L’inventeur tendit une main lente vers le tas des journaux.

— Oui, dit l’autre, regarde ça, pour t’édifier, mais le temps presse.

Auguérand déploya une feuille, et il la parcourait, sceptique d’abord, puis stupéfait, lisant des titres ou des phrases au hasard, les yeux écarquillés ; et tout à coup il devint rouge de honte :

— Oh ! Thismonard !… La jeunesse des écoles ?…

— Elle a commencé le mouvement.

— Les ouvriers aussi ?

— Tu travailles pour l’exploiteur.

— Et les fonctionnaires… L’armée !

— Tu entraves les avancements.

— On leur a monté la tête. On a mené cette campagne… Qui ? Mes confrères ?

— Personne. Elle se fait toute seule.

— Voyons, voyons… Je m’y perds. C’est de la folie pure.

— Folie ? Sagesse ? J’en viens à me demander qui a raison, eux ou toi.

Auguérand se laissa tomber sur un fauteuil.

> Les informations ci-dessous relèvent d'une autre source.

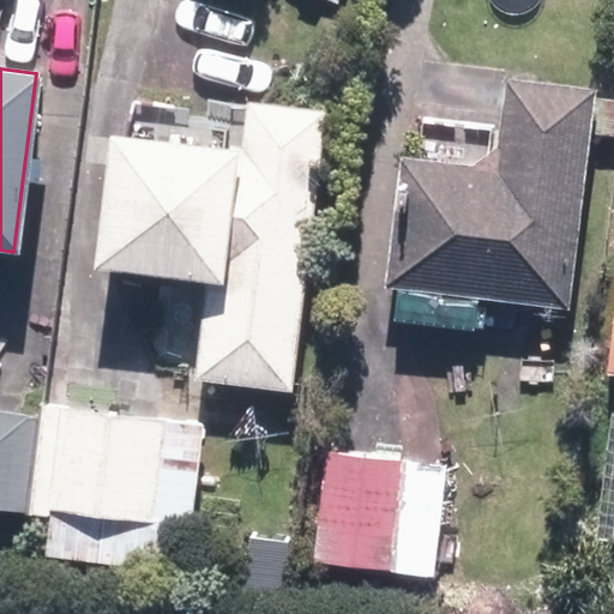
[(396,156),(381,286),(393,287),(389,320),(471,329),(475,296),(565,307),(590,88),(501,77),(495,125),(420,116),(415,158),(396,156)]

— Cinquante ans j’aurai travaillé, et travaillé pour eux… Car tu le sais, toi, mon ami, à quelle visée je m’obstinais, et que je n’ai voulu ni leurs bravos ni leur argent… Tu m’as vu à l’œuvre, tu suivais ma pensée de tous les jours et mon effort de toute la vie… Pour devenir à la fin, quoi ? Un malfaiteur !

— Tu l’es ! Ta découverte est gênante pour l’immense majorité des intérêts individuels ; donc, on la supprime, et toi du même coup, si tu résistes.

— Ah ! leur justice…

— La question n’est plus là, ou n’y est pas encore. On parlera de justice sur ton cercueil et dans les livres. En attendant, du nerf, et sois digne de toi ! Pour l’instant, il s’agit de parer le coup. On marche sur Neuilly. À cette heure, les étudiants se mettent en route, bannière en tête.

Auguérand froissa le journal, le jeta sur le parquet et se dressa.